We were working erratic hours in Government jobs, and Kyriakou took much of the responsibility for our social activities into his own hands; our friends were his friends, so he would telephone those he liked best and inform them there was a good dinner on that night; not unnaturally the people he favoured were usually Greek-speaking or connected in some way with the Greek cause, so it happened that now and again the chromium and mirror bar,
the road-house splendour of our flat took on the atmosphere of a
taverna
. Kyriakou would sit and drink with us, pouring out the drinks and fetching clean glasses with that grace of a host which is instinctive to every Greek ever born.

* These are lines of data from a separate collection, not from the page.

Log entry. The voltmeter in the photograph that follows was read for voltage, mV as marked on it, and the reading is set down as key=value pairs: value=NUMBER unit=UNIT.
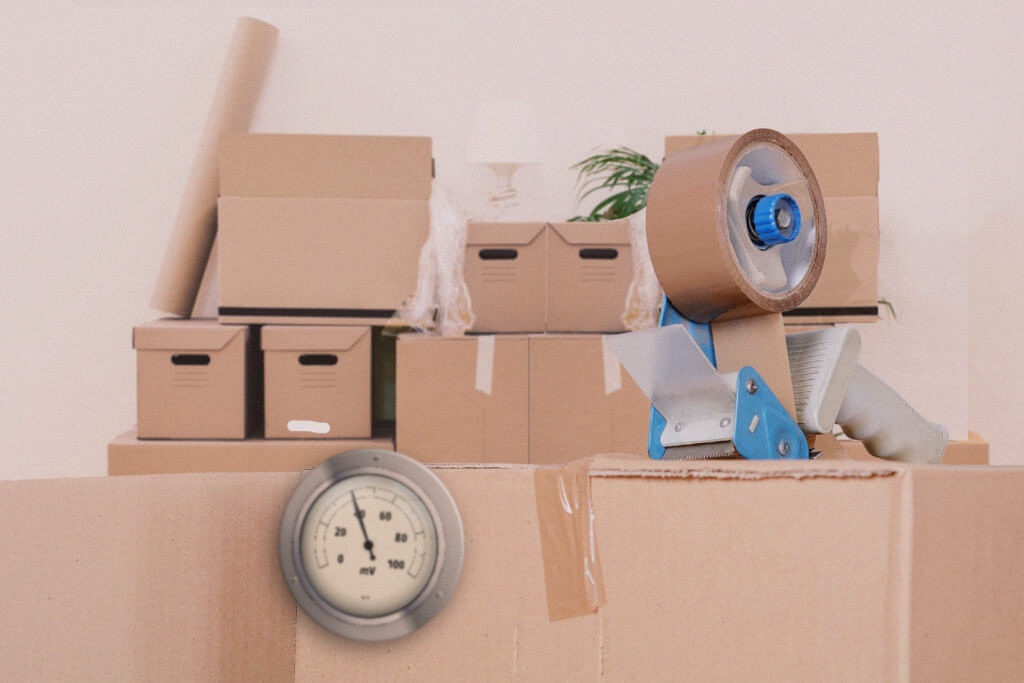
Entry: value=40 unit=mV
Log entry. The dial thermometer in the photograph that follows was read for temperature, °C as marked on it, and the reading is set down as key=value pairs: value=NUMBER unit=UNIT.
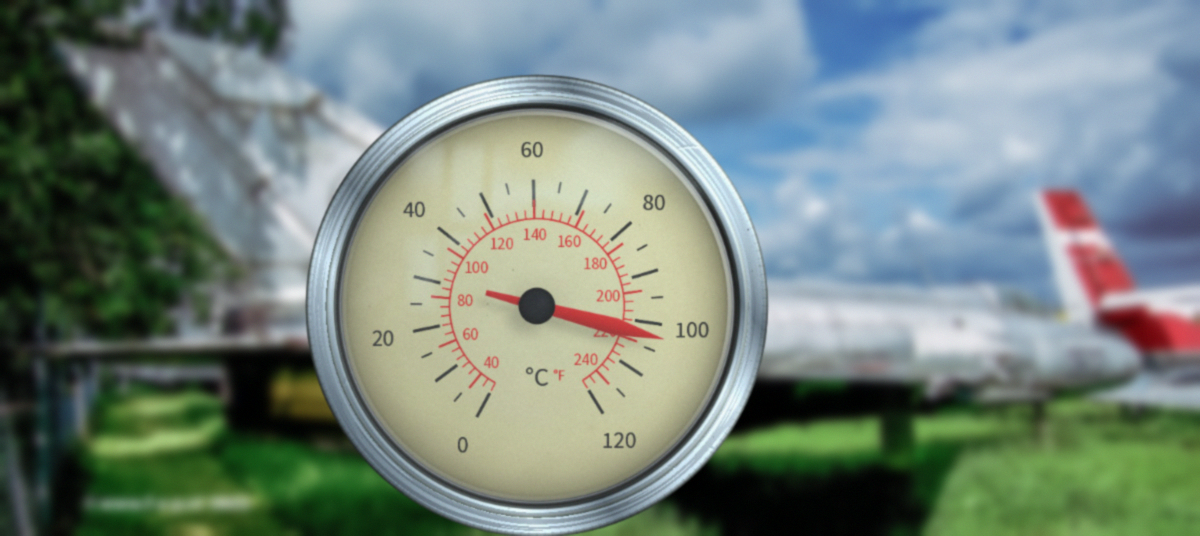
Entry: value=102.5 unit=°C
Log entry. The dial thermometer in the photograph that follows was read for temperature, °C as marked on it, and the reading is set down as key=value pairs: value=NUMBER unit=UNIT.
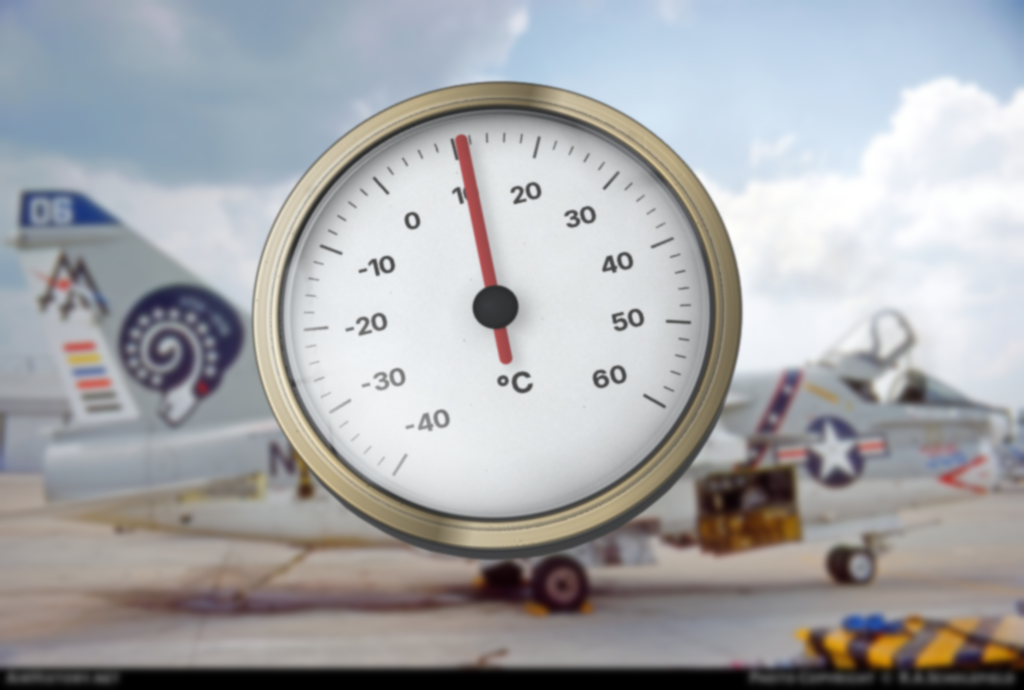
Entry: value=11 unit=°C
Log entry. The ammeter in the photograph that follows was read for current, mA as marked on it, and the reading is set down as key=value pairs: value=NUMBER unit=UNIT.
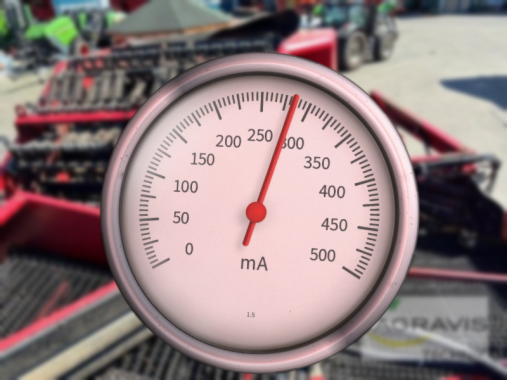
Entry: value=285 unit=mA
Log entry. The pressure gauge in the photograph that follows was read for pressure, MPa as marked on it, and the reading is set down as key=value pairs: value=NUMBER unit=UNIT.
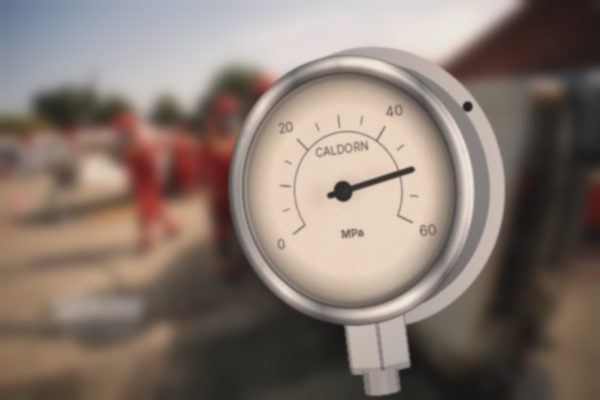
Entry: value=50 unit=MPa
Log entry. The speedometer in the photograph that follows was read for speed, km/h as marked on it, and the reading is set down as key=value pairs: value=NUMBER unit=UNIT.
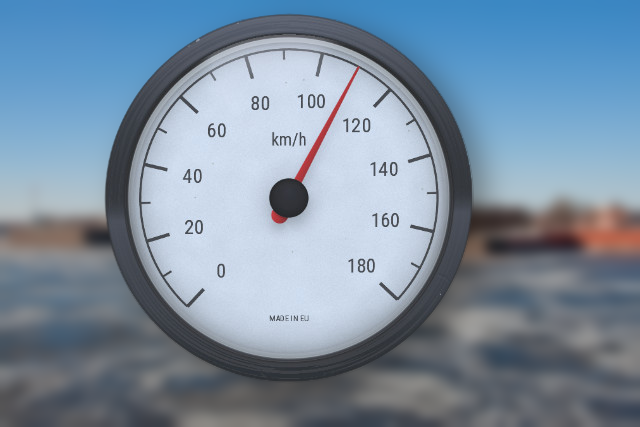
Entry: value=110 unit=km/h
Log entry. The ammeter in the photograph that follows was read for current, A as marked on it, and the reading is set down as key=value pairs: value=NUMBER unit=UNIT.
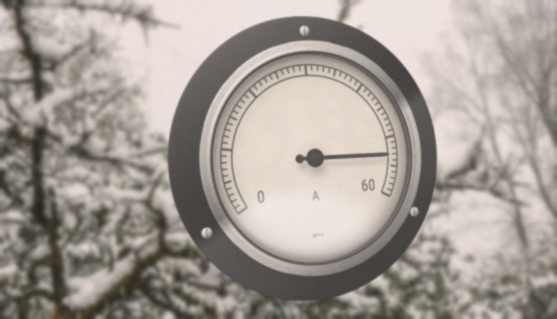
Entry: value=53 unit=A
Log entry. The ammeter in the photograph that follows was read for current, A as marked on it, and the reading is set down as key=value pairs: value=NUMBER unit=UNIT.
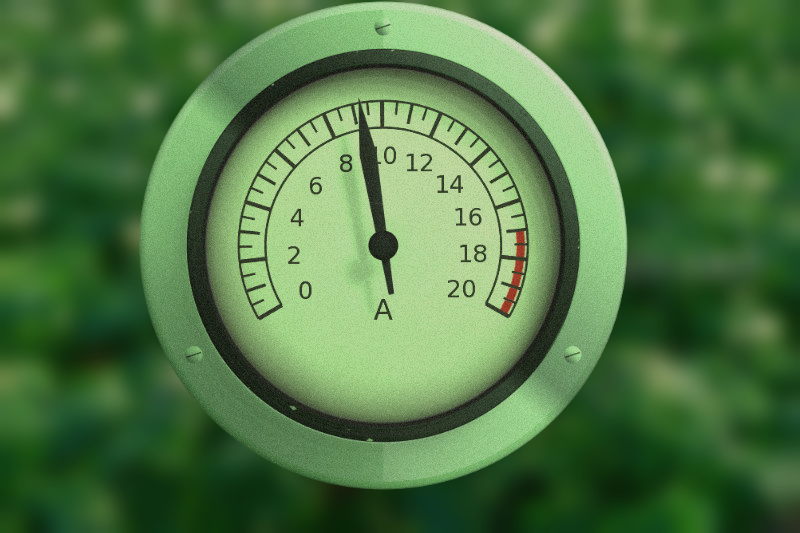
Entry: value=9.25 unit=A
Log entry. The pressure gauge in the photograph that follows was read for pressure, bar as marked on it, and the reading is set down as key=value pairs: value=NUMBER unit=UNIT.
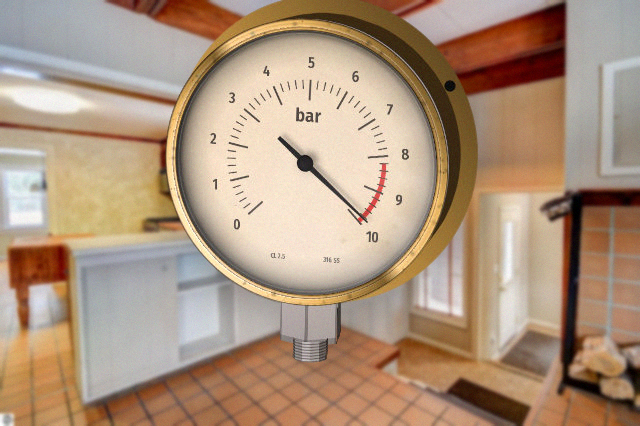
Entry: value=9.8 unit=bar
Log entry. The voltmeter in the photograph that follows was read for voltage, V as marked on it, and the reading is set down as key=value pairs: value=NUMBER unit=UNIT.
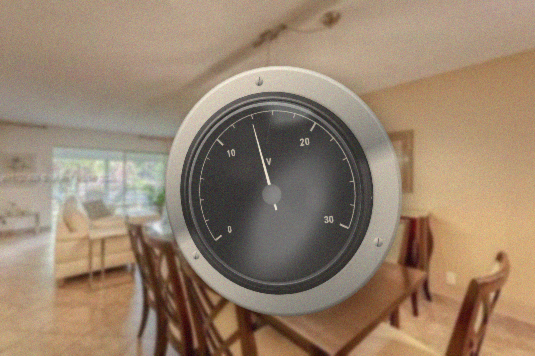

One day Kyriakou had news that his wife and children, left behind in Simi, had escaped to Palestine, and he intended to celebrate, he said, by giving a party for us and our friends. Nothing would stop him and we were not allowed to buy a single bottle of wine or contribute in any way to the expense. When a Greek sets out to give a party there is no cheese-paring. Where he went to do his marketing that day I never discovered, because when I asked him he giggled coyly and disclosed nothing, but I suspect that some of it at any rate was an underwater affair, for he returned home with a bucket of shell-fish the like of which had never before been seen in Alexandria; from this he concocted a pilaff which would have made a Spanish paella seem positively penny plain. It was a fish dinner, for as well as the pilaff there were mountains of fried fish (in Greece they like fried fish cold) with a great basin of
skordalia
, the Greek garlic sauce, and the masterpiece of the evening was an octopus stew. With passionate concentration he prepared it, and I watched him build up in a deep pot a bed of branches of thyme on which to lay a huge quantity of onions, tomatoes, garlic, bay leaves and olives, and then the octopus. Gently he poured red wine over his carefully constructed edifice, stirred in the ink from the fish, and left his covered pot to simmer the rest of the afternoon.